[Assigned task] Exactly the lines below starting at the line with "صدر جمہوریہ دروپدی" and ending at the line with "EP Venis le" are wanted, with both ends included. Leave out the pictures and add no other lines.

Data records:
"""
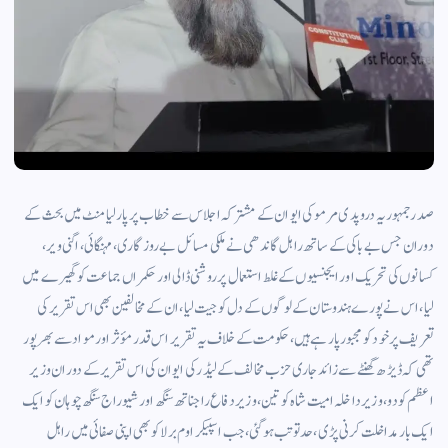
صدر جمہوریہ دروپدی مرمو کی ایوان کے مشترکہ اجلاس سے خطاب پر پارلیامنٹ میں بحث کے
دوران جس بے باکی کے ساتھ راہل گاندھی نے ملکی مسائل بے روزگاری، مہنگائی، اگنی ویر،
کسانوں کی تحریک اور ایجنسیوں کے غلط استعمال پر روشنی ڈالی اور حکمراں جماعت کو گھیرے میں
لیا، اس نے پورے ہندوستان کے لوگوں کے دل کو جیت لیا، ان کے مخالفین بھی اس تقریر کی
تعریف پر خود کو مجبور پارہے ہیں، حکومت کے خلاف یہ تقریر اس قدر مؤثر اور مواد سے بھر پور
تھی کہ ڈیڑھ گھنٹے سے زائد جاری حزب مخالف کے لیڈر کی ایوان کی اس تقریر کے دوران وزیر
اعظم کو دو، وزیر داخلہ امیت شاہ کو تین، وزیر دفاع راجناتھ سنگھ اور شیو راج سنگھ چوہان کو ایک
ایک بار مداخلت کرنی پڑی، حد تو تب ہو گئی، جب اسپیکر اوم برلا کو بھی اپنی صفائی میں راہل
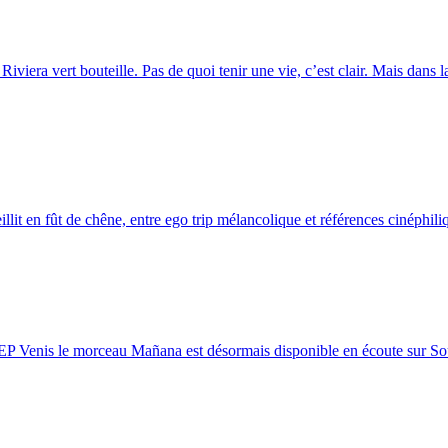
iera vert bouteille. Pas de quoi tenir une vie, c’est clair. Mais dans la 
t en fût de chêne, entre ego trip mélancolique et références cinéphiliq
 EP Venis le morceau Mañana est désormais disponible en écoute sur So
"""
"""
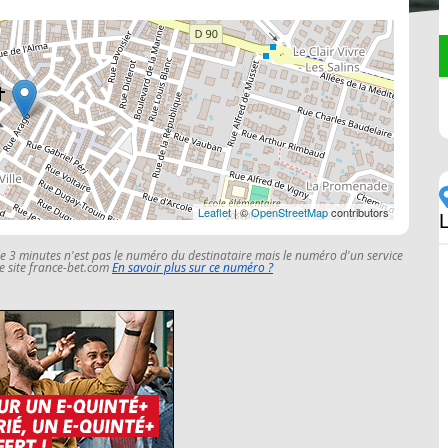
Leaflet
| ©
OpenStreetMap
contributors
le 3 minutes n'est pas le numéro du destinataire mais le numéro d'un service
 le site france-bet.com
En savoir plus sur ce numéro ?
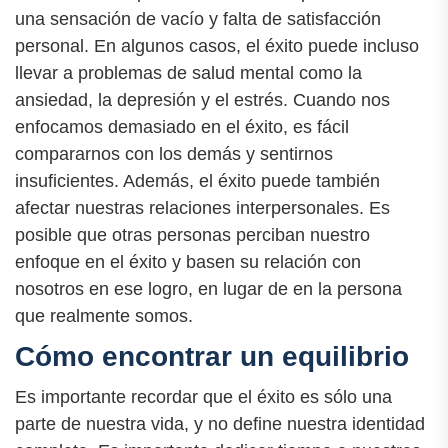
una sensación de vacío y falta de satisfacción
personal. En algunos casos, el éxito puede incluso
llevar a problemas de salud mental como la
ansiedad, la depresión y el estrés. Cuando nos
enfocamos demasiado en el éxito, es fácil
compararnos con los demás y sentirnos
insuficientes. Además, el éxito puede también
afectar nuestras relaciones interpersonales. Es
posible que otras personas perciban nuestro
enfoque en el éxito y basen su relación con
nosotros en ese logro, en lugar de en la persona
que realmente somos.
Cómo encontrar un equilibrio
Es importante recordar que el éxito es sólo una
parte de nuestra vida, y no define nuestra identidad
"""
"""
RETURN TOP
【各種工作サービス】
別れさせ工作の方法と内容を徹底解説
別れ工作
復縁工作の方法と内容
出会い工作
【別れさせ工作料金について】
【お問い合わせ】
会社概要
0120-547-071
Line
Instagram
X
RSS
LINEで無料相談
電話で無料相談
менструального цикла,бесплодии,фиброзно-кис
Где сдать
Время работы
"""
[Solution to the exercise]
صدر جمہوریہ دروپدی مرمو کی ایوان کے مشترکہ اجلاس سے خطاب پر پارلیامنٹ میں بحث کے
دوران جس بے باکی کے ساتھ راہل گاندھی نے ملکی مسائل بے روزگاری، مہنگائی، اگنی ویر،
کسانوں کی تحریک اور ایجنسیوں کے غلط استعمال پر روشنی ڈالی اور حکمراں جماعت کو گھیرے میں
لیا، اس نے پورے ہندوستان کے لوگوں کے دل کو جیت لیا، ان کے مخالفین بھی اس تقریر کی
تعریف پر خود کو مجبور پارہے ہیں، حکومت کے خلاف یہ تقریر اس قدر مؤثر اور مواد سے بھر پور
تھی کہ ڈیڑھ گھنٹے سے زائد جاری حزب مخالف کے لیڈر کی ایوان کی اس تقریر کے دوران وزیر
اعظم کو دو، وزیر داخلہ امیت شاہ کو تین، وزیر دفاع راجناتھ سنگھ اور شیو راج سنگھ چوہان کو ایک
ایک بار مداخلت کرنی پڑی، حد تو تب ہو گئی، جب اسپیکر اوم برلا کو بھی اپنی صفائی میں راہل
iera vert bouteille. Pas de quoi tenir une vie, c’est clair. Mais dans la 
t en fût de chêne, entre ego trip mélancolique et références cinéphiliq
 EP Venis le morceau Mañana est désormais disponible en écoute sur So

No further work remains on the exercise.